# Racking Wine - Siphon Filter



## jarrad (19/6/09)

I'm pretty sure I played a game called siphon filter once, but it had little relevance to home brewing.

Some of my country wines start off a bit chunky with fruit pulp:





It can be a bit tricky racking because the siphon gets clogged very easily. I've thought about taping a mesh bag around the end of the tube which would be pretty easy, but what are some other ways of getting around it?

The base of the brew in the pic is a 3kg can of fruit salad that I got given.. bit of an experiment but I sure as hell wasn't going to eat 3kg of canned fruit salad!


----------



## pdilley (19/6/09)

What is your racking technique?

Do you put the racking cane in and rack or do you position it over any sediment?

Is the end of the racking cane cut off straight or at a diagonal?

Do you rack all liquid out or leave some above the sediment layer?

What diameter is the cane?


Cheers,
Brewer Pete


----------



## Pumpy (19/6/09)

jarrad said:


> I'm pretty sure I played a game called siphon filter once, but it had little relevance to home brewing.
> 
> Some of my country wines start off a bit chunky with fruit pulp:
> 
> ...



some winne shops have a little U bend made from glass that you plug into a tube so you are not sucking up the heavy sediment .

Love the shape of the fermenter where did you get it from its classic 

Pumpy


----------



## pdilley (19/6/09)

Its a classic demijohn shape -- that is, when you take it out of the basket.
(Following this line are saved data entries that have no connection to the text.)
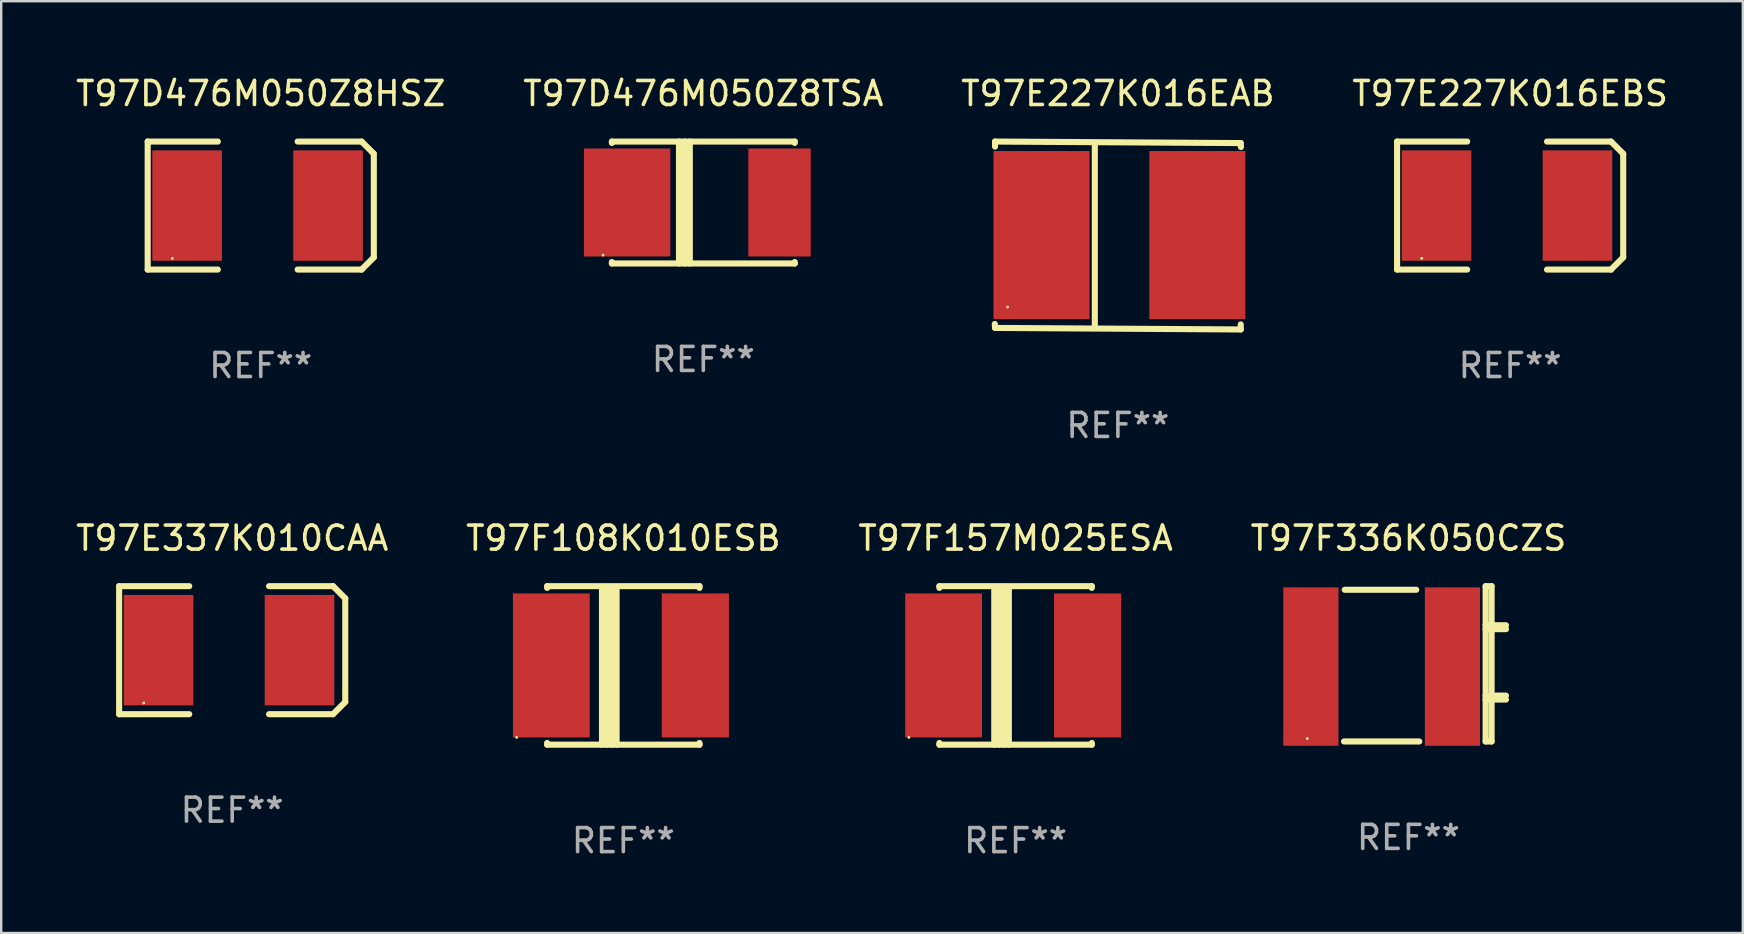
<source format=kicad_pcb>
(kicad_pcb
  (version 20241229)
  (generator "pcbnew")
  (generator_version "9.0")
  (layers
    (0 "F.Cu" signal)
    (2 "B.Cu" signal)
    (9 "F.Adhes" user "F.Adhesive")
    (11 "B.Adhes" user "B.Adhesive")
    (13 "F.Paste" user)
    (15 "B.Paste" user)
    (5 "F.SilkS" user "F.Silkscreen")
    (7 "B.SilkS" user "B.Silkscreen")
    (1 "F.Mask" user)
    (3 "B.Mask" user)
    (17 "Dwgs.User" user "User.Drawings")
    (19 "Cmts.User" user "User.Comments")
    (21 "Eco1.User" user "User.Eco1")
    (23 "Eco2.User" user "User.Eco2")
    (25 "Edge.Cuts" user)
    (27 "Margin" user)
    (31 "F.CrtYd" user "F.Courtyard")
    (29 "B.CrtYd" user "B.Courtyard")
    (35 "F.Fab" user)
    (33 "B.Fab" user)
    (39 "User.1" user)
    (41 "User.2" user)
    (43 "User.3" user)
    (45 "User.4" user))
  (footprint "T97E337K010CAA"
    (layer "F.Cu")
    (at 6.625 24.042)
    (property "Reference" "T97E337K010CAA" (at 0 -4.667 0) (layer "F.SilkS") (effects (font (size 1 1) (thickness 0.15))))
    (attr through_hole)
    (fp_line (start -4.711 -2.667) (end -4.711 2.667) (stroke (width 0.254) (type solid)) (layer "F.SilkS"))
    (fp_line (start -4.711 -2.667) (end -1.79 -2.667) (stroke (width 0.254) (type solid)) (layer "F.SilkS"))
    (fp_line (start -4.711 2.667) (end -1.79 2.667) (stroke (width 0.254) (type solid)) (layer "F.SilkS"))
    (fp_line (start 4.203 -2.667) (end 1.536 -2.667) (stroke (width 0.254) (type solid)) (layer "F.SilkS"))
    (fp_line (start 4.203 2.667) (end 1.536 2.667) (stroke (width 0.254) (type solid)) (layer "F.SilkS"))
    (fp_line (start 4.203 2.667) (end 4.711 2.159) (stroke (width 0.254) (type solid)) (layer "F.SilkS"))
    (fp_line (start 4.711 -2.159) (end 4.203 -2.667) (stroke (width 0.254) (type solid)) (layer "F.SilkS"))
    (fp_line (start 4.711 2.159) (end 4.711 -2.159) (stroke (width 0.254) (type solid)) (layer "F.SilkS"))
    (fp_circle (center -3.685 2.2) (end -3.655 2.2) (stroke (width 0.06) (type solid)) (fill no) (layer "F.SilkS"))
    (fp_text user "REF**" (at 0 6.667 0) (layer "F.Fab") (effects (font (size 1 1) (thickness 0.15))))
    (pad "1" smd rect (at -3.068 0) (size 2.9 4.6) (layers "F.Cu" "F.Mask" "F.Paste"))
    (pad "2" smd rect (at 2.805 0) (size 2.9 4.6) (layers "F.Cu" "F.Mask" "F.Paste")))
  (footprint "T97F336K050CZS"
    (layer "F.Cu")
    (at 55.637 24.61)
    (property "Reference" "T97F336K050CZS" (at 0 -5.235 0) (layer "F.SilkS") (effects (font (size 1 1) (thickness 0.15))))
    (attr through_hole)
    (fp_line (start -2.655 -3.085) (end 0.325 -3.085) (stroke (width 0.254) (type solid)) (layer "F.SilkS"))
    (fp_line (start 0.454 3.235) (end -2.685 3.235) (stroke (width 0.254) (type solid)) (layer "F.SilkS"))
    (fp_line (start 3.215 1.325) (end 4.064 1.325) (stroke (width 0.254) (type solid)) (layer "F.SilkS"))
    (fp_line (start 3.215 1.488) (end 4.064 1.488) (stroke (width 0.254) (type solid)) (layer "F.SilkS"))
    (fp_line (start 3.216 -3.235) (end 3.216 3.235) (stroke (width 0.254) (type solid)) (layer "F.SilkS"))
    (fp_line (start 3.216 -3.235) (end 3.465 -3.235) (stroke (width 0.254) (type solid)) (layer "F.SilkS"))
    (fp_line (start 3.216 -1.606) (end 4.065 -1.606) (stroke (width 0.254) (type solid)) (layer "F.SilkS"))
    (fp_line (start 3.216 -1.443) (end 4.065 -1.443) (stroke (width 0.254) (type solid)) (layer "F.SilkS"))
    (fp_line (start 3.465 -3.235) (end 3.465 3.235) (stroke (width 0.254) (type solid)) (layer "F.SilkS"))
    (fp_line (start 3.465 3.235) (end 3.216 3.235) (stroke (width 0.254) (type solid)) (layer "F.SilkS"))
    (fp_circle (center -4.215 3.115) (end -4.185 3.115) (stroke (width 0.06) (type solid)) (fill no) (layer "F.SilkS"))
    (fp_text user "REF**" (at 0 7.235 0) (layer "F.Fab") (effects (font (size 1 1) (thickness 0.15))))
    (pad "1" smd rect (at -4.065 0.115) (size 2.3 6.6) (layers "F.Cu" "F.Mask" "F.Paste"))
    (pad "2" smd rect (at 1.835 0.115) (size 2.3 6.6) (layers "F.Cu" "F.Mask" "F.Paste")))
  (footprint "T97F157M025ESA"
    (layer "F.Cu")
    (at 39.268 24.677)
    (property "Reference" "T97F157M025ESA" (at 0 -5.302 0) (layer "F.SilkS") (effects (font (size 1 1) (thickness 0.15))))
    (attr through_hole)
    (fp_line (start -3.175 -3.231) (end -3.175 -3.302) (stroke (width 0.254) (type solid)) (layer "F.SilkS"))
    (fp_line (start -3.175 3.302) (end -3.175 3.231) (stroke (width 0.254) (type solid)) (layer "F.SilkS"))
    (fp_line (start -3.175 3.302) (end 3.175 3.302) (stroke (width 0.254) (type solid)) (layer "F.SilkS"))
    (fp_line (start -0.889 -3.175) (end -0.889 3.302) (stroke (width 0.254) (type solid)) (layer "F.SilkS"))
    (fp_line (start -0.688 -3.175) (end -0.688 3.302) (stroke (width 0.254) (type solid)) (layer "F.SilkS"))
    (fp_line (start -0.478 -3.175) (end -0.478 3.302) (stroke (width 0.254) (type solid)) (layer "F.SilkS"))
    (fp_line (start -0.281 -3.175) (end -0.281 3.302) (stroke (width 0.254) (type solid)) (layer "F.SilkS"))
    (fp_line (start 3.175 -3.302) (end -3.175 -3.302) (stroke (width 0.254) (type solid)) (layer "F.SilkS"))
    (fp_line (start 3.175 -3.302) (end 3.175 -3.231) (stroke (width 0.254) (type solid)) (layer "F.SilkS"))
    (fp_line (start 3.175 3.231) (end 3.175 3.302) (stroke (width 0.254) (type solid)) (layer "F.SilkS"))
    (fp_circle (center -4.445 3) (end -4.415 3) (stroke (width 0.06) (type solid)) (fill no) (layer "F.SilkS"))
    (fp_text user "REF**" (at 0 7.302 0) (layer "F.Fab") (effects (font (size 1 1) (thickness 0.15))))
    (pad "1" smd rect (at -3 0) (size 3.2 6) (layers "F.Cu" "F.Mask" "F.Paste"))
    (pad "2" smd rect (at 3 0) (size 2.8 6) (layers "F.Cu" "F.Mask" "F.Paste")))
  (footprint "T97D476M050Z8TSA"
    (layer "F.Cu")
    (at 26.256 5.388)
    (property "Reference" "T97D476M050Z8TSA" (at 0 -4.54 0) (layer "F.SilkS") (effects (font (size 1 1) (thickness 0.15))))
    (attr through_hole)
    (fp_line (start -3.81 -2.54) (end -3.81 -2.481) (stroke (width 0.254) (type solid)) (layer "F.SilkS"))
    (fp_line (start -3.81 -2.54) (end 3.81 -2.54) (stroke (width 0.254) (type solid)) (layer "F.SilkS"))
    (fp_line (start -3.81 2.481) (end -3.81 2.54) (stroke (width 0.254) (type solid)) (layer "F.SilkS"))
    (fp_line (start -3.81 2.54) (end 3.81 2.54) (stroke (width 0.254) (type solid)) (layer "F.SilkS"))
    (fp_line (start -1.014 -2.54) (end -1.014 2.54) (stroke (width 0.254) (type solid)) (layer "F.SilkS"))
    (fp_line (start -0.774 -2.54) (end -0.774 2.54) (stroke (width 0.254) (type solid)) (layer "F.SilkS"))
    (fp_line (start -0.563 -2.54) (end -0.563 2.54) (stroke (width 0.254) (type solid)) (layer "F.SilkS"))
    (fp_line (start 3.81 -2.481) (end 3.81 -2.54) (stroke (width 0.254) (type solid)) (layer "F.SilkS"))
    (fp_line (start 3.81 2.54) (end 3.81 2.481) (stroke (width 0.254) (type solid)) (layer "F.SilkS"))
    (fp_circle (center -4.179 2.194) (end -4.149 2.194) (stroke (width 0.06) (type solid)) (fill no) (layer "F.SilkS"))
    (fp_text user "REF**" (at 0 6.54 0) (layer "F.Fab") (effects (font (size 1 1) (thickness 0.15))))
    (pad "1" smd rect (at -3.175 0.000076) (size 3.6 4.5) (layers "F.Cu" "F.Mask" "F.Paste"))
    (pad "2" smd rect (at 3.175 0.000076) (size 2.6 4.5) (layers "F.Cu" "F.Mask" "F.Paste")))
  (footprint "T97E227K016EBS"
    (layer "F.Cu")
    (at 59.875 5.515)
    (property "Reference" "T97E227K016EBS" (at 0 -4.667 0) (layer "F.SilkS") (effects (font (size 1 1) (thickness 0.15))))
    (attr through_hole)
    (fp_line (start -4.711 -2.667) (end -4.711 2.667) (stroke (width 0.254) (type solid)) (layer "F.SilkS"))
    (fp_line (start -4.711 -2.667) (end -1.79 -2.667) (stroke (width 0.254) (type solid)) (layer "F.SilkS"))
    (fp_line (start -4.711 2.667) (end -1.79 2.667) (stroke (width 0.254) (type solid)) (layer "F.SilkS"))
    (fp_line (start 4.203 -2.667) (end 1.536 -2.667) (stroke (width 0.254) (type solid)) (layer "F.SilkS"))
    (fp_line (start 4.203 2.667) (end 1.536 2.667) (stroke (width 0.254) (type solid)) (layer "F.SilkS"))
    (fp_line (start 4.203 2.667) (end 4.711 2.159) (stroke (width 0.254) (type solid)) (layer "F.SilkS"))
    (fp_line (start 4.711 -2.159) (end 4.203 -2.667) (stroke (width 0.254) (type solid)) (layer "F.SilkS"))
    (fp_line (start 4.711 2.159) (end 4.711 -2.159) (stroke (width 0.254) (type solid)) (layer "F.SilkS"))
    (fp_circle (center -3.685 2.2) (end -3.655 2.2) (stroke (width 0.06) (type solid)) (fill no) (layer "F.SilkS"))
    (fp_text user "REF**" (at 0 6.667 0) (layer "F.Fab") (effects (font (size 1 1) (thickness 0.15))))
    (pad "1" smd rect (at -3.068 0) (size 2.9 4.6) (layers "F.Cu" "F.Mask" "F.Paste"))
    (pad "2" smd rect (at 2.805 0) (size 2.9 4.6) (layers "F.Cu" "F.Mask" "F.Paste")))
  (footprint "T97E227K016EAB"
    (layer "F.Cu")
    (at 43.53 6.763)
    (property "Reference" "T97E227K016EAB" (at 0 -5.915 0) (layer "F.SilkS") (effects (font (size 1 1) (thickness 0.15))))
    (attr through_hole)
    (fp_line (start -5.119 -3.915) (end 5.117 -3.851) (stroke (width 0.254) (type solid)) (layer "F.SilkS"))
    (fp_line (start -5.119 -3.704) (end -5.119 -3.915) (stroke (width 0.254) (type solid)) (layer "F.SilkS"))
    (fp_line (start -5.117 3.851) (end -5.128 3.686) (stroke (width 0.254) (type solid)) (layer "F.SilkS"))
    (fp_line (start -0.961 -3.801) (end -0.961 3.824) (stroke (width 0.254) (type solid)) (layer "F.SilkS"))
    (fp_line (start 5.117 -3.851) (end 5.128 -3.686) (stroke (width 0.254) (type solid)) (layer "F.SilkS"))
    (fp_line (start 5.119 3.704) (end 5.119 3.915) (stroke (width 0.254) (type solid)) (layer "F.SilkS"))
    (fp_line (start 5.119 3.915) (end -5.117 3.851) (stroke (width 0.254) (type solid)) (layer "F.SilkS"))
    (fp_circle (center -4.594 2.98) (end -4.564 2.98) (stroke (width 0.06) (type solid)) (fill no) (layer "F.SilkS"))
    (fp_text user "REF**" (at 0 7.915 0) (layer "F.Fab") (effects (font (size 1 1) (thickness 0.15))))
    (pad "1" smd rect (at -3.182 -0.02) (size 4 7) (layers "F.Cu" "F.Mask" "F.Paste"))
    (pad "2" smd rect (at 3.311 -0.02) (size 4 7) (layers "F.Cu" "F.Mask" "F.Paste")))
  (footprint "T97F108K010ESB"
    (layer "F.Cu")
    (at 22.923 24.677)
    (property "Reference" "T97F108K010ESB" (at 0 -5.302 0) (layer "F.SilkS") (effects (font (size 1 1) (thickness 0.15))))
    (attr through_hole)
    (fp_line (start -3.175 -3.231) (end -3.175 -3.302) (stroke (width 0.254) (type solid)) (layer "F.SilkS"))
    (fp_line (start -3.175 3.302) (end -3.175 3.231) (stroke (width 0.254) (type solid)) (layer "F.SilkS"))
    (fp_line (start -3.175 3.302) (end 3.175 3.302) (stroke (width 0.254) (type solid)) (layer "F.SilkS"))
    (fp_line (start -0.889 -3.175) (end -0.889 3.302) (stroke (width 0.254) (type solid)) (layer "F.SilkS"))
    (fp_line (start -0.688 -3.175) (end -0.688 3.302) (stroke (width 0.254) (type solid)) (layer "F.SilkS"))
    (fp_line (start -0.478 -3.175) (end -0.478 3.302) (stroke (width 0.254) (type solid)) (layer "F.SilkS"))
    (fp_line (start -0.281 -3.175) (end -0.281 3.302) (stroke (width 0.254) (type solid)) (layer "F.SilkS"))
    (fp_line (start 3.175 -3.302) (end -3.175 -3.302) (stroke (width 0.254) (type solid)) (layer "F.SilkS"))
    (fp_line (start 3.175 -3.302) (end 3.175 -3.231) (stroke (width 0.254) (type solid)) (layer "F.SilkS"))
    (fp_line (start 3.175 3.231) (end 3.175 3.302) (stroke (width 0.254) (type solid)) (layer "F.SilkS"))
    (fp_circle (center -4.445 3) (end -4.415 3) (stroke (width 0.06) (type solid)) (fill no) (layer "F.SilkS"))
    (fp_text user "REF**" (at 0 7.302 0) (layer "F.Fab") (effects (font (size 1 1) (thickness 0.15))))
    (pad "1" smd rect (at -3 0) (size 3.2 6) (layers "F.Cu" "F.Mask" "F.Paste"))
    (pad "2" smd rect (at 3 0) (size 2.8 6) (layers "F.Cu" "F.Mask" "F.Paste")))
  (footprint "T97D476M050Z8HSZ"
    (layer "F.Cu")
    (at 7.815 5.515)
    (property "Reference" "T97D476M050Z8HSZ" (at 0 -4.667 0) (layer "F.SilkS") (effects (font (size 1 1) (thickness 0.15))))
    (attr through_hole)
    (fp_line (start -4.711 -2.667) (end -4.711 2.667) (stroke (width 0.254) (type solid)) (layer "F.SilkS"))
    (fp_line (start -4.711 -2.667) (end -1.79 -2.667) (stroke (width 0.254) (type solid)) (layer "F.SilkS"))
    (fp_line (start -4.711 2.667) (end -1.79 2.667) (stroke (width 0.254) (type solid)) (layer "F.SilkS"))
    (fp_line (start 4.203 -2.667) (end 1.536 -2.667) (stroke (width 0.254) (type solid)) (layer "F.SilkS"))
    (fp_line (start 4.203 2.667) (end 1.536 2.667) (stroke (width 0.254) (type solid)) (layer "F.SilkS"))
    (fp_line (start 4.203 2.667) (end 4.711 2.159) (stroke (width 0.254) (type solid)) (layer "F.SilkS"))
    (fp_line (start 4.711 -2.159) (end 4.203 -2.667) (stroke (width 0.254) (type solid)) (layer "F.SilkS"))
    (fp_line (start 4.711 2.159) (end 4.711 -2.159) (stroke (width 0.254) (type solid)) (layer "F.SilkS"))
    (fp_circle (center -3.685 2.2) (end -3.655 2.2) (stroke (width 0.06) (type solid)) (fill no) (layer "F.SilkS"))
    (fp_text user "REF**" (at 0 6.667 0) (layer "F.Fab") (effects (font (size 1 1) (thickness 0.15))))
    (pad "1" smd rect (at -3.068 0) (size 2.9 4.6) (layers "F.Cu" "F.Mask" "F.Paste"))
    (pad "2" smd rect (at 2.805 0) (size 2.9 4.6) (layers "F.Cu" "F.Mask" "F.Paste")))
  (gr_rect
    (start -3 -3)
    (end 69.571 35.827)
    (stroke (width 0.1) (type default))
    (fill no)
    (layer "Edge.Cuts")))
</source>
I have a lovely 54 litre sized one of hand blown Italian glass. I stuck it on top of my coffee table once and everyone though it was some fancy thing from a European furniture shop! Go figure.

Next time I'm putting flowers in it! 

What I've seen but have not got yet is glass globes with a straight tall cylinder of glass coming out the top like something out of a wizards or witches lab. It was used as a commercial Mead's actual bottle in the stores and looked very noice.

Cheers,
Brewer Pete


----------



## jarrad (23/6/09)

Yeah - I got it from the homebrew shop. Pretty nice, and a managable size too (15L).

Thanks for the replies. I don't have a racking cane, so i just attached a bit of stiff pipe to the end of my usual plastic tube then sealed the end and melted holes up the sides with a metal skewer. Afterward I thought of an even easier idea - join a plastic burley cage to the end. Might give it a go next time.


----------